From an adviser to his seniors
The end of the school year is always a little weird. Most of my time is preoccupied with sleeping in, keeping my ties untied in my closet and catching up on the books, movies and TV that I missed during the year.
Yet there’s always a part of me that gets emotional because I realize that another year has passed, and with that, another group of students has come and gone.
This year, the feeling is particularly strong because of The Prowl staff. At its best, it’s more than a group of people put in a room together thanks to the miracle of school scheduling. It becomes – and please, pardon this cliché – a family.
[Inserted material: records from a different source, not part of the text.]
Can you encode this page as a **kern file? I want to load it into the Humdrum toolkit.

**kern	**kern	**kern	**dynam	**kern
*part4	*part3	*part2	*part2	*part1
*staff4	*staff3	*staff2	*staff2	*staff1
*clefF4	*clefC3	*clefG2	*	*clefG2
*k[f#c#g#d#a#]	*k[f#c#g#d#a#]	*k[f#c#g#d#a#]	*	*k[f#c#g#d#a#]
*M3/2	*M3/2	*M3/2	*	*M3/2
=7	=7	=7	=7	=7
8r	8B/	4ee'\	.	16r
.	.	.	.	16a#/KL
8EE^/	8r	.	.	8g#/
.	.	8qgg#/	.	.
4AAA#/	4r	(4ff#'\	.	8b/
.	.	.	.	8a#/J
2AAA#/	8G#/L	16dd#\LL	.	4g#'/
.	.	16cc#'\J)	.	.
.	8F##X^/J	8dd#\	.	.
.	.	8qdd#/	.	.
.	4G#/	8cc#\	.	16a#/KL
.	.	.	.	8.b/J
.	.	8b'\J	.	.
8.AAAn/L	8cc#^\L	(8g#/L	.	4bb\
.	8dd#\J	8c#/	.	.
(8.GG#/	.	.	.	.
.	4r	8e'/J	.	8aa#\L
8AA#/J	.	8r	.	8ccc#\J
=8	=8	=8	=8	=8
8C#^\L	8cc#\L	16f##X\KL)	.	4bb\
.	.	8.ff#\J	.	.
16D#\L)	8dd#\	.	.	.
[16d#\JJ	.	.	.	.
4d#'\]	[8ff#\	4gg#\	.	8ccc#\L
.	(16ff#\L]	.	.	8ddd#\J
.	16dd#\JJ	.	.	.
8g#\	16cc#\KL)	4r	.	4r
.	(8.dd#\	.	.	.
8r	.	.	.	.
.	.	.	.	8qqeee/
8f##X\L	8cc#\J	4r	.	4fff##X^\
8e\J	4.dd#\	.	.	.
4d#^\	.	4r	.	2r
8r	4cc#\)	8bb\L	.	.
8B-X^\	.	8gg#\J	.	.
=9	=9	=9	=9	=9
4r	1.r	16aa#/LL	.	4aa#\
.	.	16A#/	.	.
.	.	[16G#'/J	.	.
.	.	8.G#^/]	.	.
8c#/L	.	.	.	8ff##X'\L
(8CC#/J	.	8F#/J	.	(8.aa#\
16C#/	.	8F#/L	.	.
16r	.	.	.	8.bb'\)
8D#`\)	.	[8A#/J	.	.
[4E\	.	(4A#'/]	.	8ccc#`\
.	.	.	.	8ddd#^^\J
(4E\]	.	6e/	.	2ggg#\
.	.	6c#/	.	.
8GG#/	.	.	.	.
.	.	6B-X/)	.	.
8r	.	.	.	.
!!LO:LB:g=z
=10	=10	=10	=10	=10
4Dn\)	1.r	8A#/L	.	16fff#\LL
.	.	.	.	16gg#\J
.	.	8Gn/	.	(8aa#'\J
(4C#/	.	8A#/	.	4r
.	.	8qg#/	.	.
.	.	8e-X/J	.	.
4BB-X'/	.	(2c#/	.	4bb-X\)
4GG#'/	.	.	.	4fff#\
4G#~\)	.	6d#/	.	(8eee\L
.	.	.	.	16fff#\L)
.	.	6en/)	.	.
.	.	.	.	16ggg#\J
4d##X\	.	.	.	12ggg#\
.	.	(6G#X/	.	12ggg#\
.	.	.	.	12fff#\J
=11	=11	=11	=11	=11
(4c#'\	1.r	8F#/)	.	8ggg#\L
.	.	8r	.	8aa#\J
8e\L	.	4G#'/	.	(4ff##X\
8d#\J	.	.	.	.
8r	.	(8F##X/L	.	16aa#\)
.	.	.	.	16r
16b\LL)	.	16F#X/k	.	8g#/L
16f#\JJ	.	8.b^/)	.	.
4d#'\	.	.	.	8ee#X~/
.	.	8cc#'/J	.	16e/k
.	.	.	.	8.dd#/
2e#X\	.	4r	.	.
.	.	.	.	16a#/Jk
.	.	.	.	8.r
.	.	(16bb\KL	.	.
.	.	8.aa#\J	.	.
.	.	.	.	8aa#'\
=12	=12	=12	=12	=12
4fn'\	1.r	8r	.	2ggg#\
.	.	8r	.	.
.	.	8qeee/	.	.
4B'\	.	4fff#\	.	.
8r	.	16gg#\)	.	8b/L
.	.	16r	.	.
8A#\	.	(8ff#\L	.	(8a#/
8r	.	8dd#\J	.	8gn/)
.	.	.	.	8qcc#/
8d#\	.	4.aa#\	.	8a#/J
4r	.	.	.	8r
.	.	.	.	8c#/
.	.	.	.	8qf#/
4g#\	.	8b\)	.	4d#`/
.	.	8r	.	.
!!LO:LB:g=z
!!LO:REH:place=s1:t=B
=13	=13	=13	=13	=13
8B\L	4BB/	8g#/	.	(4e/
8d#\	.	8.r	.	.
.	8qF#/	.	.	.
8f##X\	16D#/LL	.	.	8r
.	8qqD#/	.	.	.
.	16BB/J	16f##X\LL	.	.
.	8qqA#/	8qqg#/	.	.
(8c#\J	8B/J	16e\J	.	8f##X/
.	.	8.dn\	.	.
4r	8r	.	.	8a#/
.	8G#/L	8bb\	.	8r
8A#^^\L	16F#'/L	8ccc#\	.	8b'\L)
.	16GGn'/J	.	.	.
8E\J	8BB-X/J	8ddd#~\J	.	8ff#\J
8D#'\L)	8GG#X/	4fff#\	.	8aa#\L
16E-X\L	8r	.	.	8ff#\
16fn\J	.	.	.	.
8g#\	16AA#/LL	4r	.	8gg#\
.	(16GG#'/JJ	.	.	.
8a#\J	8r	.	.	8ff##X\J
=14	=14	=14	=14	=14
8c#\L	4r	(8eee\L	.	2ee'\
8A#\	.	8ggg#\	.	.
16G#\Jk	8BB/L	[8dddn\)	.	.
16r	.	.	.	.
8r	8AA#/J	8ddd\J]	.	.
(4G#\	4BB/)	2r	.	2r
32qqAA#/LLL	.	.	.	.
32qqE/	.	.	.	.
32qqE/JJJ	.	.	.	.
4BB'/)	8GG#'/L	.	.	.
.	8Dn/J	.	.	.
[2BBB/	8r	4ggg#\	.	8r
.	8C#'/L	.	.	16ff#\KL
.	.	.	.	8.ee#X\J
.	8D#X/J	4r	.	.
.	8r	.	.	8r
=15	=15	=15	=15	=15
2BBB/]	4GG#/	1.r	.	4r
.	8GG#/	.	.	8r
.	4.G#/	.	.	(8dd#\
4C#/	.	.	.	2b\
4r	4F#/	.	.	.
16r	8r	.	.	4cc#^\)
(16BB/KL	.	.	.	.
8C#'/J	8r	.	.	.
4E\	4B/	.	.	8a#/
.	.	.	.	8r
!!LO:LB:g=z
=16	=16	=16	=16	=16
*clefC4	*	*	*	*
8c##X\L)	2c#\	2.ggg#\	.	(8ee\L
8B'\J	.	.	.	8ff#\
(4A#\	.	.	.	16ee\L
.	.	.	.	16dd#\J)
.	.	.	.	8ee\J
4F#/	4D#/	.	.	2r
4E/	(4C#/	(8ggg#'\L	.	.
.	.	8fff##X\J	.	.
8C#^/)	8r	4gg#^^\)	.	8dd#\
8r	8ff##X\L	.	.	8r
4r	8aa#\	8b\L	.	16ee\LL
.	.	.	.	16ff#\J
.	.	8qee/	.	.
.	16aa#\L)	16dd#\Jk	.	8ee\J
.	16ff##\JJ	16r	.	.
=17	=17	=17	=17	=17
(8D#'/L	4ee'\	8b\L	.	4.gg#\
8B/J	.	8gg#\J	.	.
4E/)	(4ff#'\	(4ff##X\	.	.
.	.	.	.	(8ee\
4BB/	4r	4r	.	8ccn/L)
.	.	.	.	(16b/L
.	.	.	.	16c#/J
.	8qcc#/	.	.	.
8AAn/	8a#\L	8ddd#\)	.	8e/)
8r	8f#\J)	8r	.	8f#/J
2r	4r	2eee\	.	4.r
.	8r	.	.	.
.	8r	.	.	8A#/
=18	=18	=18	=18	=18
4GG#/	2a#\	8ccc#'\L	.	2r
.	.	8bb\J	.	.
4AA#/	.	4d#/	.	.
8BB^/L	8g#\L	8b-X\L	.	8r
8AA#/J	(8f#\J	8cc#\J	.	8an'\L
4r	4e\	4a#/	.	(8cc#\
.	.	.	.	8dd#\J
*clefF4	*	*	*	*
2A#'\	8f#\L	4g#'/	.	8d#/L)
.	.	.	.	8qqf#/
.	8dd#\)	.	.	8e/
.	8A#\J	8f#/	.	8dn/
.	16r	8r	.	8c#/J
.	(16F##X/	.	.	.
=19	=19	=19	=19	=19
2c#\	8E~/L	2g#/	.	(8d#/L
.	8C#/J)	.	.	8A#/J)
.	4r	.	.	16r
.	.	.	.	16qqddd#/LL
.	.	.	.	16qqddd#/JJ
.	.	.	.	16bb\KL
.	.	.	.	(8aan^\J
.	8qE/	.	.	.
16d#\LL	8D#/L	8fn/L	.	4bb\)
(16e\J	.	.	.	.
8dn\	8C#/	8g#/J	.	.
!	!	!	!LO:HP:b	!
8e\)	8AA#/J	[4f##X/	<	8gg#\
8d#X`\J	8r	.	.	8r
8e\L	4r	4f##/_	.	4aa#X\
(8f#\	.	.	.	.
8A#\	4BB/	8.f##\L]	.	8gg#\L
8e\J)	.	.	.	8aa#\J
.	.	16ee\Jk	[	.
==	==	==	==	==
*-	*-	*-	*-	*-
We get on each other’s nerves, we argue and we debate; we have inside jokes and not-so-inside jokes; we make each other laugh and smile, but thankfully — this semester, at least — not cry.
Not every underclassmen is returning next year, and that is for a variety of reasons. Not everyone ends up enjoying interviewing, writing and revising on a continual loop. Not everyone has room in their schedule. Not everyone wants to listen to my jokes again. Sadly, I get it.
I am particularly verklempt, though, as I think about those who I’m losing not to other classes or to scheduling concerns. This year, I’m emotional because this group of seniors that I’m losing is truly remarkable.
I’m already thinking about what will be different next year.
Next year, I won’t be able to argue about feminism with Ellis or complain about his breakfast food.
Next year, I won’t be able to talk about the newest Reddit posts with Mark or get upset when he hasn’t turned his work in on time or at all.
Next year, I won’t be able to roll my eyes when Reagan says something silly or marvel when she shows me something on Photoshop I didn’t know was possible.
Next year, I won’t be able to hear Cheyenne exasperatedly scream, “Timmons!” when I admit I know nothing important about students’ personal lives or feel excited when she turns in an opinion piece about something that truly matters such as minority representation in children’s books.
This group of seniors has provided me with more laughs and caused me more positive frustration than any group of students I’ve known. (What is “positive frustration,” you ask? Refer to earlier and my arguments about feminism with Ellis.)
I will miss them terribly, but I am incredibly proud of what they have accomplished. They were leaders in times of transition from this newspaper. In a four-month span, they changed editorship and publication type, and they did so fluidly.
How lucky am I?
Cheyenne, Reagan, Mark and Ellis: You are each talented, intelligent and thoughtful individuals, and I feel that way even when you would rather put on a pair of headphones than actually do any of the work I want you to do.
Thankfully, it feels like you four have felt comfortable, safe and secure in my classroom and with me this year (for most of you, even longer than that).
As you are enter a period of your life that, if you can believe it, may feel even more uncertain and more chaotic than the four years you just experienced, I hope and wish and pray that you find that same comfort, safety and security as well as more success and happiness than you can imagine.
Thank you for letting me be your adviser and your teacher. I’ll leave you, then, with the best advice given by any fictional high school teacher ever, the only advice I think anyone should ever need:
Believe in yourselves. Dream. Try. Do good.